Supplied data:
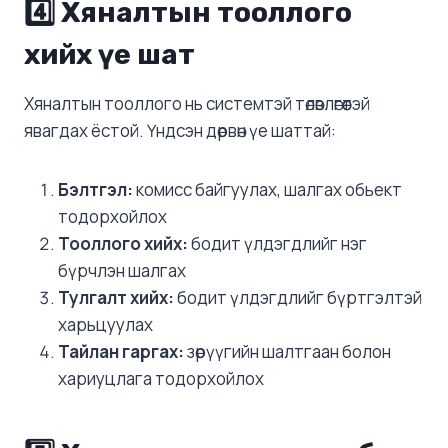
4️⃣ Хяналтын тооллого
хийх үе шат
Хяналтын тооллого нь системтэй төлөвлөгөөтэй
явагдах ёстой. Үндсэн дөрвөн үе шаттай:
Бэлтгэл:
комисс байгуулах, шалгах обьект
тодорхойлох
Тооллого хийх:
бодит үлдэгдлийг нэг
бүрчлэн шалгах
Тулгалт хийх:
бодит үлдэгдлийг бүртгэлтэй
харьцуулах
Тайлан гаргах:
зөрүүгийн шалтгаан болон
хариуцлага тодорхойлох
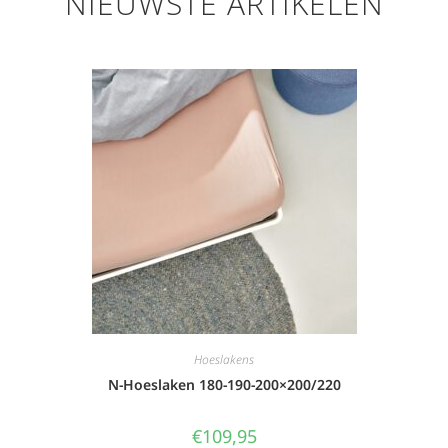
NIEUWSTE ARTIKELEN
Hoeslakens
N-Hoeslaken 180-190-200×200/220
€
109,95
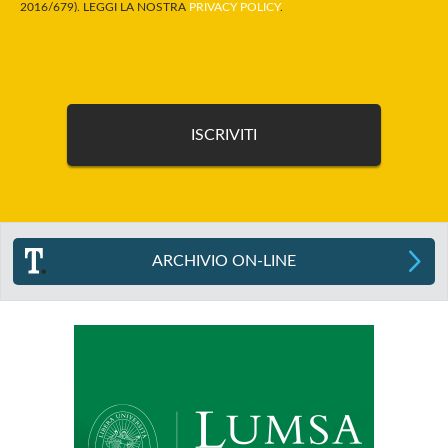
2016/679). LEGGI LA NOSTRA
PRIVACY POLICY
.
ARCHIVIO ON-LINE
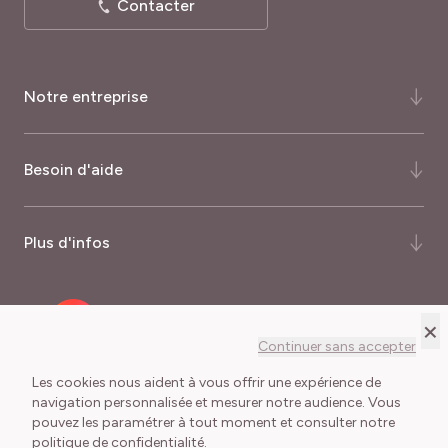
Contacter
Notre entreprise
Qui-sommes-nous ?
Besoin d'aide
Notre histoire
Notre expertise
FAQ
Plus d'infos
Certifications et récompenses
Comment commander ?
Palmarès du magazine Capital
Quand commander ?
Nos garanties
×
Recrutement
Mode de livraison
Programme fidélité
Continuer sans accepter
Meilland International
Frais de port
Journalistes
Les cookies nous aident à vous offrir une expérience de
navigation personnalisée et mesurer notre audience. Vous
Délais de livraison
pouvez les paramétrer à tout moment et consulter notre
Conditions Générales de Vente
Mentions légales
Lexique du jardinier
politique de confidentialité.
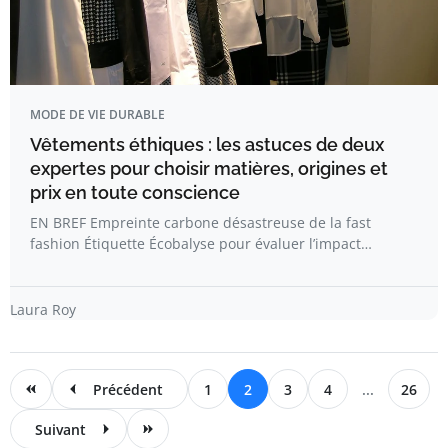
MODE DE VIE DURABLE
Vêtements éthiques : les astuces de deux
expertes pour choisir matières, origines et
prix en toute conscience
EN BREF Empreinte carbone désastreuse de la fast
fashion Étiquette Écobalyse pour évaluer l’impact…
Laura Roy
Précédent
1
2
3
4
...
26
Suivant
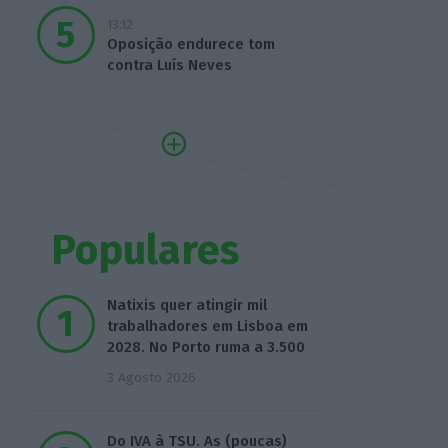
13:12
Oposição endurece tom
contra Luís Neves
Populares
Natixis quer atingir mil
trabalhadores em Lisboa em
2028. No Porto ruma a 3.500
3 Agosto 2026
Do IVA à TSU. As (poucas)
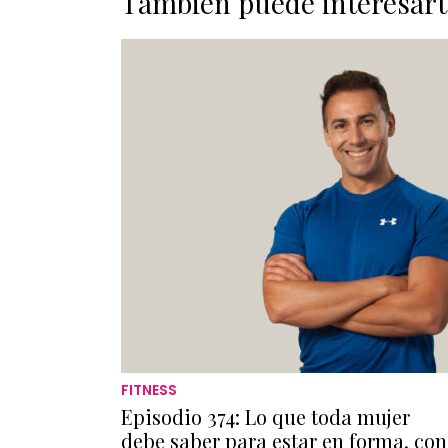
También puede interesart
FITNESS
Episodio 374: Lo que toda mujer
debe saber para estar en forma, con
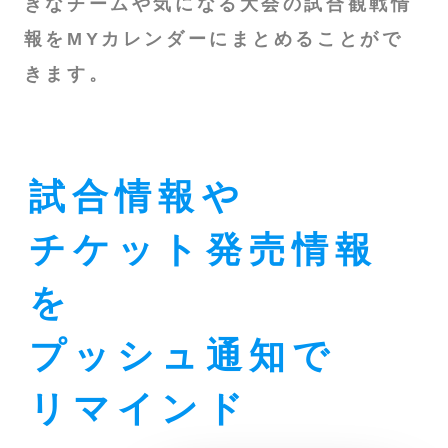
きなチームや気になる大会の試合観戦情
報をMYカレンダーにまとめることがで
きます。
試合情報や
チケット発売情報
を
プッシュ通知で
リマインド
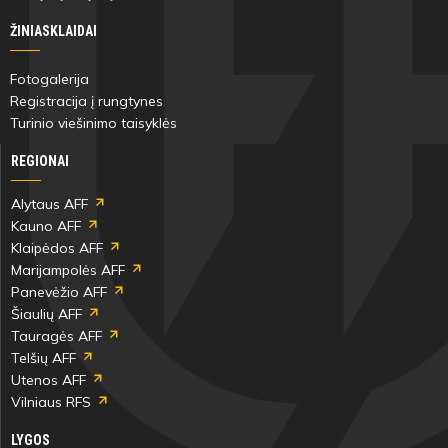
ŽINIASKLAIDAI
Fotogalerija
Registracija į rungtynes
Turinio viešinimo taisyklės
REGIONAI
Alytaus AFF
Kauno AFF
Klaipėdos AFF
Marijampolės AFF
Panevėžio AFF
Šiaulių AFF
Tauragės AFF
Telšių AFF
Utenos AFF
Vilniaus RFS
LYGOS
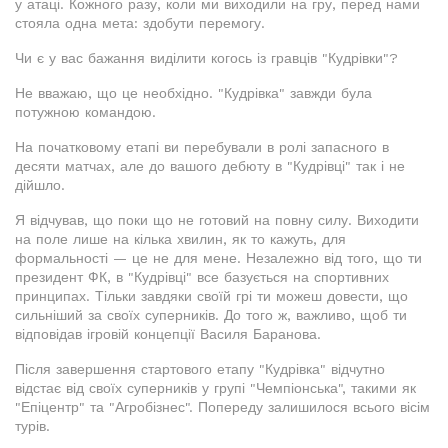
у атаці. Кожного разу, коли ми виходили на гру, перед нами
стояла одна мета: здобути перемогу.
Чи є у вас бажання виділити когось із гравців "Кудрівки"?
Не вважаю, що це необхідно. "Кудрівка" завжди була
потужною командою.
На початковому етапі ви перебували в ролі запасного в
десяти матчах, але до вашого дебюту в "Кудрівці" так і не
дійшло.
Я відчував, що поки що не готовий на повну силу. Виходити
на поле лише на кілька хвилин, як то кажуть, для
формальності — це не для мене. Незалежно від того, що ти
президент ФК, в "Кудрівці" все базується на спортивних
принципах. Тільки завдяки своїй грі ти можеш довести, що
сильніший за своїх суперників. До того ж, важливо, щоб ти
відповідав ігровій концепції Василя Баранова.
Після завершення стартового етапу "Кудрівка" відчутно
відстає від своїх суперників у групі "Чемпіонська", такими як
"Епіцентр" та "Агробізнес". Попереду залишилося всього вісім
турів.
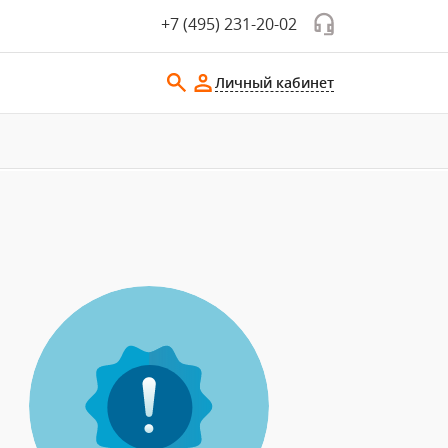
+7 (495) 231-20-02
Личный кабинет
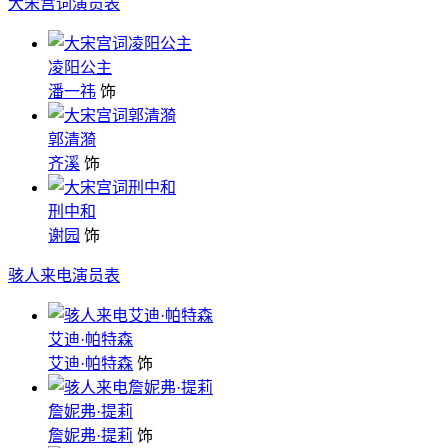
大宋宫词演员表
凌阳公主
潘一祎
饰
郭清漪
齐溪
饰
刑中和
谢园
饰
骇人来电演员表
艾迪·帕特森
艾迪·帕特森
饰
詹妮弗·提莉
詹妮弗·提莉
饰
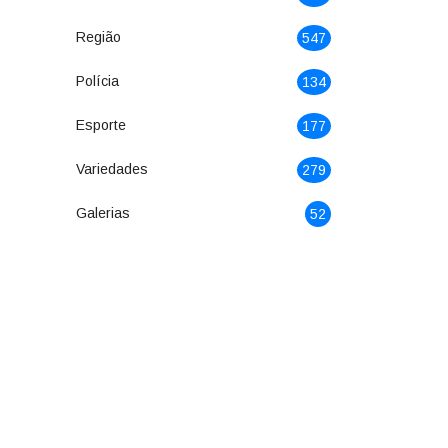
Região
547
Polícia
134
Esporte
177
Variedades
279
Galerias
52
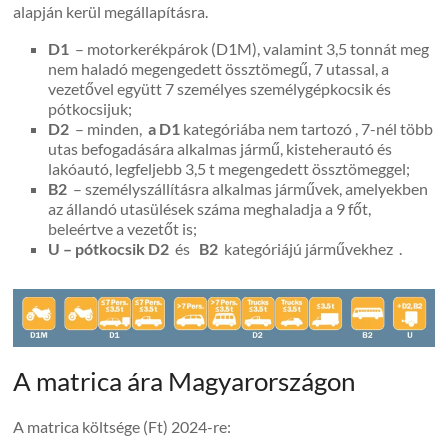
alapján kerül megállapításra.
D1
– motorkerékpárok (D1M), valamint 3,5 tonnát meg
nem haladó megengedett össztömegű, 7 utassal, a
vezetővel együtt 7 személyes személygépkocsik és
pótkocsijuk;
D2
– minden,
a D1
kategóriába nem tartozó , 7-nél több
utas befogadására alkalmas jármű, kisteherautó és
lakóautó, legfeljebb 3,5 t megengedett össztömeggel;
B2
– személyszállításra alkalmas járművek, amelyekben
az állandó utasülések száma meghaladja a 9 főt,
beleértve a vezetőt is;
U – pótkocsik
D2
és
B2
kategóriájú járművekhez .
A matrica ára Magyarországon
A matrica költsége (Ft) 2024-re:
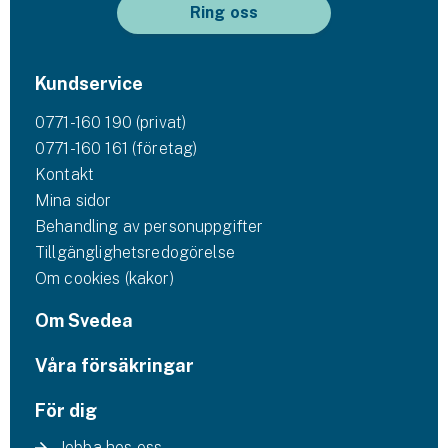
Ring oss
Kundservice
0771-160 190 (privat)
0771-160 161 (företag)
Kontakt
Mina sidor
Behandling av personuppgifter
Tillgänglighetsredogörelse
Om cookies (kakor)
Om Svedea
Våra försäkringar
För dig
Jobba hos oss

Work request: Copy out all the text lines in the listing above with no changes, and leave the pictures out.

Exercise output:
4️⃣ Хяналтын тооллого
хийх үе шат
Хяналтын тооллого нь системтэй төлөвлөгөөтэй
явагдах ёстой. Үндсэн дөрвөн үе шаттай:
Бэлтгэл:
комисс байгуулах, шалгах обьект
тодорхойлох
Тооллого хийх:
бодит үлдэгдлийг нэг
бүрчлэн шалгах
Тулгалт хийх:
бодит үлдэгдлийг бүртгэлтэй
харьцуулах
Тайлан гаргах:
зөрүүгийн шалтгаан болон
хариуцлага тодорхойлох
NIEUWSTE ARTIKELEN
Hoeslakens
N-Hoeslaken 180-190-200×200/220
€
109,95
2016/679). LEGGI LA NOSTRA
PRIVACY POLICY
.
ARCHIVIO ON-LINE
Contacter
Notre entreprise
Qui-sommes-nous ?
Besoin d'aide
Notre histoire
Notre expertise
FAQ
Plus d'infos
Certifications et récompenses
Comment commander ?
Palmarès du magazine Capital
Quand commander ?
Nos garanties
×
Recrutement
Mode de livraison
Programme fidélité
Continuer sans accepter
Meilland International
Frais de port
Journalistes
Les cookies nous aident à vous offrir une expérience de
navigation personnalisée et mesurer notre audience. Vous
Délais de livraison
pouvez les paramétrer à tout moment et consulter notre
Conditions Générales de Vente
Mentions légales
Lexique du jardinier
politique de confidentialité.
MODE DE VIE DURABLE
Vêtements éthiques : les astuces de deux
expertes pour choisir matières, origines et
prix en toute conscience
EN BREF Empreinte carbone désastreuse de la fast
fashion Étiquette Écobalyse pour évaluer l’impact…
Laura Roy
Précédent
1
2
3
4
...
26
Suivant
13:12
Oposição endurece tom
contra Luís Neves
Populares
Natixis quer atingir mil
trabalhadores em Lisboa em
2028. No Porto ruma a 3.500
3 Agosto 2026
Do IVA à TSU. As (poucas)
También puede interesart
FITNESS
Episodio 374: Lo que toda mujer
debe saber para estar en forma, con
きなチームや気になる大会の試合観戦情
報をMYカレンダーにまとめることがで
きます。
試合情報や
チケット発売情報
を
プッシュ通知で
リマインド
ŽINIASKLAIDAI
Fotogalerija
Registracija į rungtynes
Turinio viešinimo taisyklės
REGIONAI
Alytaus AFF
Kauno AFF
Klaipėdos AFF
Marijampolės AFF
Panevėžio AFF
Šiaulių AFF
Tauragės AFF
Telšių AFF
Utenos AFF
Vilniaus RFS
LYGOS
у атаці. Кожного разу, коли ми виходили на гру, перед нами
стояла одна мета: здобути перемогу.
Чи є у вас бажання виділити когось із гравців "Кудрівки"?
Не вважаю, що це необхідно. "Кудрівка" завжди була
потужною командою.
На початковому етапі ви перебували в ролі запасного в
десяти матчах, але до вашого дебюту в "Кудрівці" так і не
дійшло.
Я відчував, що поки що не готовий на повну силу. Виходити
на поле лише на кілька хвилин, як то кажуть, для
формальності — це не для мене. Незалежно від того, що ти
президент ФК, в "Кудрівці" все базується на спортивних
принципах. Тільки завдяки своїй грі ти можеш довести, що
сильніший за своїх суперників. До того ж, важливо, щоб ти
відповідав ігровій концепції Василя Баранова.
Після завершення стартового етапу "Кудрівка" відчутно
відстає від своїх суперників у групі "Чемпіонська", такими як
"Епіцентр" та "Агробізнес". Попереду залишилося всього вісім
турів.
+7 (495) 231-20-02
Личный кабинет
大宋宫词演员表
凌阳公主
潘一祎
饰
郭清漪
齐溪
饰
刑中和
谢园
饰
骇人来电演员表
艾迪·帕特森
艾迪·帕特森
饰
詹妮弗·提莉
詹妮弗·提莉
饰
Região
547
Polícia
134
Esporte
177
Variedades
279
Galerias
52
alapján kerül megállapításra.
D1
– motorkerékpárok (D1M), valamint 3,5 tonnát meg
nem haladó megengedett össztömegű, 7 utassal, a
vezetővel együtt 7 személyes személygépkocsik és
pótkocsijuk;
D2
– minden,
a D1
kategóriába nem tartozó , 7-nél több
utas befogadására alkalmas jármű, kisteherautó és
lakóautó, legfeljebb 3,5 t megengedett össztömeggel;
B2
– személyszállításra alkalmas járművek, amelyekben
az állandó utasülések száma meghaladja a 9 főt,
beleértve a vezetőt is;
U – pótkocsik
D2
és
B2
kategóriájú járművekhez .
A matrica ára Magyarországon
A matrica költsége (Ft) 2024-re:
Ring oss
Kundservice
0771-160 190 (privat)
0771-160 161 (företag)
Kontakt
Mina sidor
Behandling av personuppgifter
Tillgänglighetsredogörelse
Om cookies (kakor)
Om Svedea
Våra försäkringar
För dig
Jobba hos oss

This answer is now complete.